Exercise aim | Show each line from the rows below that contains the string "backgroundOutline".

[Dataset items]
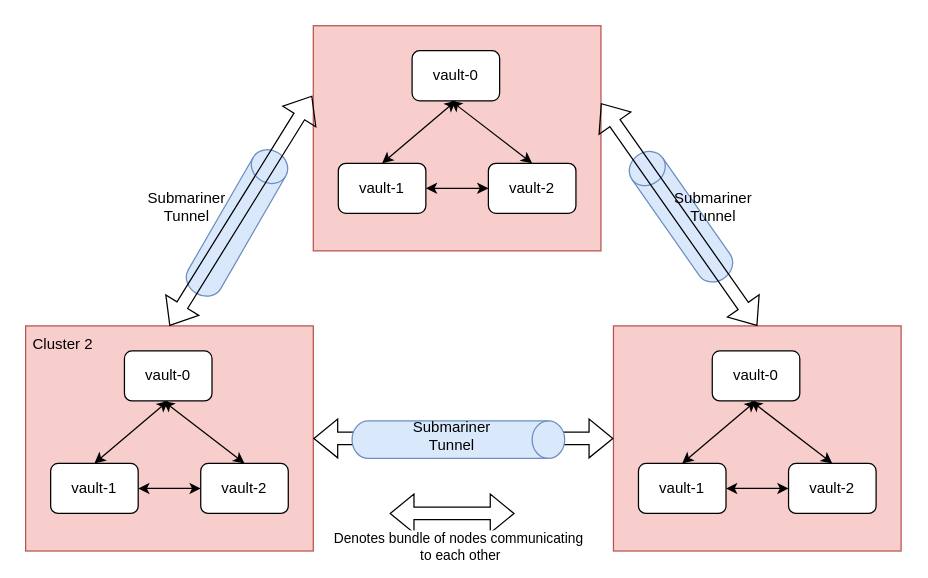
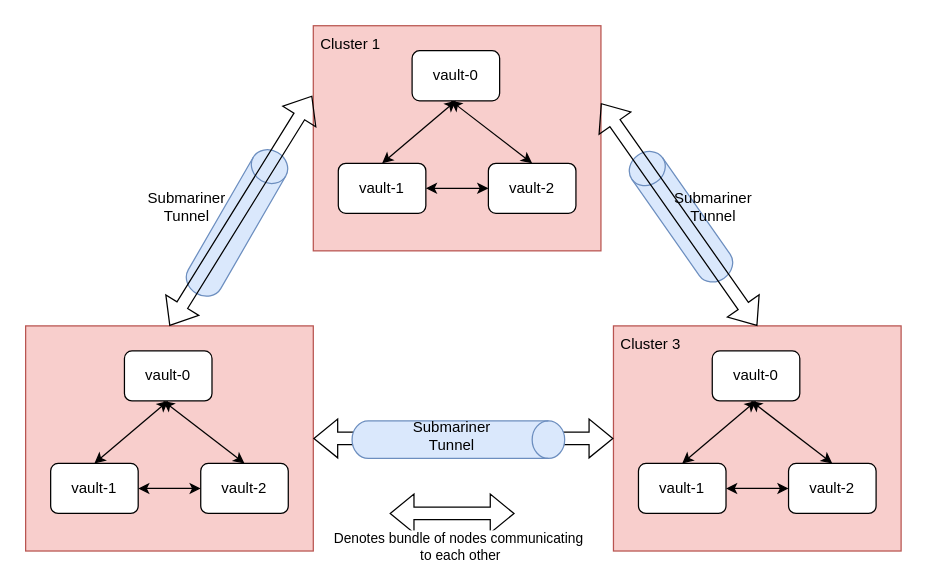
  <mxCell id="0" />
  <mxCell id="1" parent="0" />
  <mxCell id="2" value="" style="rounded=0;whiteSpace=wrap;html=1;fillColor=#f8cecc;strokeColor=#b85450;" vertex="1" parent="1"><mxGeometry x="250" y="20" width="230" height="180" as="geometry" /></mxCell>
  <mxCell id="3" value="vault-0" style="rounded=1;whiteSpace=wrap;html=1;" vertex="1" parent="1"><mxGeometry x="329" y="40" width="70" height="40" as="geometry" /></mxCell>
  <mxCell id="4" value="vault-1" style="rounded=1;whiteSpace=wrap;html=1;" vertex="1" parent="1"><mxGeometry x="270" y="130" width="70" height="40" as="geometry" /></mxCell>
  <mxCell id="5" value="vault-2" style="rounded=1;whiteSpace=wrap;html=1;" vertex="1" parent="1"><mxGeometry x="390" y="130" width="70" height="40" as="geometry" /></mxCell>
  <mxCell id="6" value="" style="endArrow=classic;html=1;rounded=0;exitX=0.5;exitY=0;exitDx=0;exitDy=0;entryX=0.5;entryY=1;entryDx=0;entryDy=0;startArrow=classic;startFill=1;" edge="1" parent="1" source="4" target="3"><mxGeometry width="50" height="50" relative="1" as="geometry"><mxPoint x="340" y="410" as="sourcePoint" /><mxPoint x="390" y="360" as="targetPoint" /></mxGeometry></mxCell>
  <mxCell id="7" value="" style="endArrow=classic;html=1;rounded=0;exitX=1;exitY=0.5;exitDx=0;exitDy=0;startArrow=classic;startFill=1;" edge="1" parent="1" source="4" target="5"><mxGeometry width="50" height="50" relative="1" as="geometry"><mxPoint x="340" y="410" as="sourcePoint" /><mxPoint x="390" y="360" as="targetPoint" /></mxGeometry></mxCell>
  <mxCell id="8" value="" style="endArrow=classic;html=1;rounded=0;exitX=0.5;exitY=0;exitDx=0;exitDy=0;startArrow=classic;startFill=1;" edge="1" parent="1" source="5"><mxGeometry width="50" height="50" relative="1" as="geometry"><mxPoint x="340" y="410" as="sourcePoint" /><mxPoint x="360" y="80" as="targetPoint" /></mxGeometry></mxCell>
  <mxCell id="9" value="" style="rounded=0;whiteSpace=wrap;html=1;fillColor=#f8cecc;strokeColor=#b85450;" vertex="1" parent="1"><mxGeometry x="20" y="260" width="230" height="180" as="geometry" /></mxCell>
  <mxCell id="10" value="vault-0" style="rounded=1;whiteSpace=wrap;html=1;" vertex="1" parent="1"><mxGeometry x="99" y="280" width="70" height="40" as="geometry" /></mxCell>
  <mxCell id="11" value="vault-1" style="rounded=1;whiteSpace=wrap;html=1;" vertex="1" parent="1"><mxGeometry x="40" y="370" width="70" height="40" as="geometry" /></mxCell>
  <mxCell id="12" value="vault-2" style="rounded=1;whiteSpace=wrap;html=1;" vertex="1" parent="1"><mxGeometry x="160" y="370" width="70" height="40" as="geometry" /></mxCell>
  <mxCell id="13" value="" style="endArrow=classic;html=1;rounded=0;exitX=0.5;exitY=0;exitDx=0;exitDy=0;entryX=0.5;entryY=1;entryDx=0;entryDy=0;startArrow=classic;startFill=1;" edge="1" parent="1" source="11" target="10"><mxGeometry width="50" height="50" relative="1" as="geometry"><mxPoint x="110" y="650" as="sourcePoint" /><mxPoint x="160" y="600" as="targetPoint" /></mxGeometry></mxCell>
  <mxCell id="14" value="" style="endArrow=classic;html=1;rounded=0;exitX=1;exitY=0.5;exitDx=0;exitDy=0;startArrow=classic;startFill=1;" edge="1" parent="1" source="11" target="12"><mxGeometry width="50" height="50" relative="1" as="geometry"><mxPoint x="110" y="650" as="sourcePoint" /><mxPoint x="160" y="600" as="targetPoint" /></mxGeometry></mxCell>
  <mxCell id="15" value="" style="endArrow=classic;html=1;rounded=0;exitX=0.5;exitY=0;exitDx=0;exitDy=0;startArrow=classic;startFill=1;" edge="1" parent="1" source="12"><mxGeometry width="50" height="50" relative="1" as="geometry"><mxPoint x="110" y="650" as="sourcePoint" /><mxPoint x="130" y="320" as="targetPoint" /></mxGeometry></mxCell>
  <mxCell id="16" value="" style="rounded=0;whiteSpace=wrap;html=1;fillColor=#f8cecc;strokeColor=#b85450;" vertex="1" parent="1"><mxGeometry x="490" y="260" width="230" height="180" as="geometry" /></mxCell>
  <mxCell id="17" value="vault-0" style="rounded=1;whiteSpace=wrap;html=1;" vertex="1" parent="1"><mxGeometry x="569" y="280" width="70" height="40" as="geometry" /></mxCell>
  <mxCell id="18" value="vault-1" style="rounded=1;whiteSpace=wrap;html=1;" vertex="1" parent="1"><mxGeometry x="510" y="370" width="70" height="40" as="geometry" /></mxCell>
  <mxCell id="19" value="vault-2" style="rounded=1;whiteSpace=wrap;html=1;" vertex="1" parent="1"><mxGeometry x="630" y="370" width="70" height="40" as="geometry" /></mxCell>
  <mxCell id="20" value="" style="endArrow=classic;html=1;rounded=0;exitX=0.5;exitY=0;exitDx=0;exitDy=0;entryX=0.5;entryY=1;entryDx=0;entryDy=0;startArrow=classic;startFill=1;" edge="1" parent="1" source="18" target="17"><mxGeometry width="50" height="50" relative="1" as="geometry"><mxPoint x="580" y="650" as="sourcePoint" /><mxPoint x="630" y="600" as="targetPoint" /></mxGeometry></mxCell>
  <mxCell id="21" value="" style="endArrow=classic;html=1;rounded=0;exitX=1;exitY=0.5;exitDx=0;exitDy=0;startArrow=classic;startFill=1;" edge="1" parent="1" source="18" target="19"><mxGeometry width="50" height="50" relative="1" as="geometry"><mxPoint x="580" y="650" as="sourcePoint" /><mxPoint x="630" y="600" as="targetPoint" /></mxGeometry></mxCell>
  <mxCell id="22" value="" style="endArrow=classic;html=1;rounded=0;exitX=0.5;exitY=0;exitDx=0;exitDy=0;startArrow=classic;startFill=1;" edge="1" parent="1" source="19"><mxGeometry width="50" height="50" relative="1" as="geometry"><mxPoint x="580" y="650" as="sourcePoint" /><mxPoint x="600" y="320" as="targetPoint" /></mxGeometry></mxCell>
- <mxCell id="23" value="Cluster 2" style="text;html=1;strokeColor=none;fillColor=none;align=center;verticalAlign=middle;whiteSpace=wrap;rounded=0;" vertex="1" parent="1"><mxGeometry x="20" y="260" width="60" height="30" as="geometry" /></mxCell>
  <mxCell id="24" value="" style="shape=flexArrow;endArrow=classic;startArrow=classic;html=1;rounded=0;entryX=0;entryY=0.5;entryDx=0;entryDy=0;" edge="1" parent="1" source="9" target="16"><mxGeometry width="100" height="100" relative="1" as="geometry"><mxPoint x="270" y="620" as="sourcePoint" /><mxPoint x="370" y="520" as="targetPoint" /></mxGeometry></mxCell>
+ <mxCell id="25" value="Cluster 1" style="text;html=1;strokeColor=none;fillColor=none;align=center;verticalAlign=middle;whiteSpace=wrap;rounded=0;" vertex="1" parent="1"><mxGeometry x="250" y="20" width="60" height="30" as="geometry" /></mxCell>
+ <mxCell id="26" value="Cluster 3" style="text;html=1;strokeColor=none;fillColor=none;align=center;verticalAlign=middle;whiteSpace=wrap;rounded=0;" vertex="1" parent="1"><mxGeometry x="490" y="260" width="60" height="30" as="geometry" /></mxCell>
  <mxCell id="27" value="" style="shape=cylinder3;whiteSpace=wrap;html=1;boundedLbl=1;backgroundOutline=1;size=13;rotation=90;fillColor=#dae8fc;strokeColor=#6c8ebf;align=center;" vertex="1" parent="1"><mxGeometry x="351" y="266" width="30" height="170" as="geometry" /></mxCell>
  <mxCell id="28" value="Submariner Tunnel" style="text;html=1;strokeColor=none;fillColor=none;align=center;verticalAlign=middle;whiteSpace=wrap;rounded=0;" vertex="1" parent="1"><mxGeometry x="331" y="333" width="60" height="30" as="geometry" /></mxCell>
  <mxCell id="29" value="" style="shape=cylinder3;whiteSpace=wrap;html=1;boundedLbl=1;backgroundOutline=1;size=13;rotation=30;fillColor=#dae8fc;strokeColor=#6c8ebf;align=center;" vertex="1" parent="1"><mxGeometry x="174" y="112.68" width="30" height="130" as="geometry" /></mxCell>
  <mxCell id="30" value="Submariner Tunnel" style="text;html=1;strokeColor=none;fillColor=none;align=center;verticalAlign=middle;whiteSpace=wrap;rounded=0;" vertex="1" parent="1"><mxGeometry x="119" y="150" width="60" height="30" as="geometry" /></mxCell>
  <mxCell id="31" value="" style="shape=cylinder3;whiteSpace=wrap;html=1;boundedLbl=1;backgroundOutline=1;size=13;rotation=-35;fillColor=#dae8fc;strokeColor=#6c8ebf;align=center;" vertex="1" parent="1"><mxGeometry x="529" y="112.68" width="30" height="120" as="geometry" /></mxCell>
  <mxCell id="32" value="Submariner Tunnel" style="text;html=1;strokeColor=none;fillColor=none;align=center;verticalAlign=middle;whiteSpace=wrap;rounded=0;" vertex="1" parent="1"><mxGeometry x="540" y="150" width="60" height="30" as="geometry" /></mxCell>
  <mxCell id="33" value="" style="shape=flexArrow;endArrow=classic;startArrow=classic;html=1;rounded=0;exitX=0.5;exitY=0;exitDx=0;exitDy=0;entryX=-0.004;entryY=0.311;entryDx=0;entryDy=0;entryPerimeter=0;" edge="1" parent="1" source="9" target="2"><mxGeometry width="100" height="100" relative="1" as="geometry"><mxPoint x="310" y="430" as="sourcePoint" /><mxPoint x="410" y="330" as="targetPoint" /></mxGeometry></mxCell>
  <mxCell id="34" value="" style="shape=flexArrow;endArrow=classic;startArrow=classic;html=1;rounded=0;entryX=0.5;entryY=0;entryDx=0;entryDy=0;exitX=1;exitY=0.344;exitDx=0;exitDy=0;exitPerimeter=0;" edge="1" parent="1" source="2" target="16"><mxGeometry width="100" height="100" relative="1" as="geometry"><mxPoint x="480" y="100" as="sourcePoint" /><mxPoint x="410" y="330" as="targetPoint" /></mxGeometry></mxCell>
  <mxCell id="35" value="" style="shape=flexArrow;endArrow=classic;startArrow=classic;html=1;rounded=0;" edge="1" parent="1"><mxGeometry width="100" height="100" relative="1" as="geometry"><mxPoint x="311" y="410" as="sourcePoint" /><mxPoint x="411" y="410" as="targetPoint" /></mxGeometry></mxCell>
  <mxCell id="36" value="Denotes bundle of nodes communicating&lt;br&gt;&amp;nbsp;to each other" style="edgeLabel;html=1;align=center;verticalAlign=middle;resizable=0;points=[];" vertex="1" connectable="0" parent="35"><mxGeometry x="0.02" y="3" relative="1" as="geometry"><mxPoint x="3" y="29" as="offset" /></mxGeometry></mxCell>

Expected answer |
  <mxCell id="27" value="" style="shape=cylinder3;whiteSpace=wrap;html=1;boundedLbl=1;backgroundOutline=1;size=13;rotation=90;fillColor=#dae8fc;strokeColor=#6c8ebf;align=center;" vertex="1" parent="1"><mxGeometry x="351" y="266" width="30" height="170" as="geometry" /></mxCell>
  <mxCell id="29" value="" style="shape=cylinder3;whiteSpace=wrap;html=1;boundedLbl=1;backgroundOutline=1;size=13;rotation=30;fillColor=#dae8fc;strokeColor=#6c8ebf;align=center;" vertex="1" parent="1"><mxGeometry x="174" y="112.68" width="30" height="130" as="geometry" /></mxCell>
  <mxCell id="31" value="" style="shape=cylinder3;whiteSpace=wrap;html=1;boundedLbl=1;backgroundOutline=1;size=13;rotation=-35;fillColor=#dae8fc;strokeColor=#6c8ebf;align=center;" vertex="1" parent="1"><mxGeometry x="529" y="112.68" width="30" height="120" as="geometry" /></mxCell>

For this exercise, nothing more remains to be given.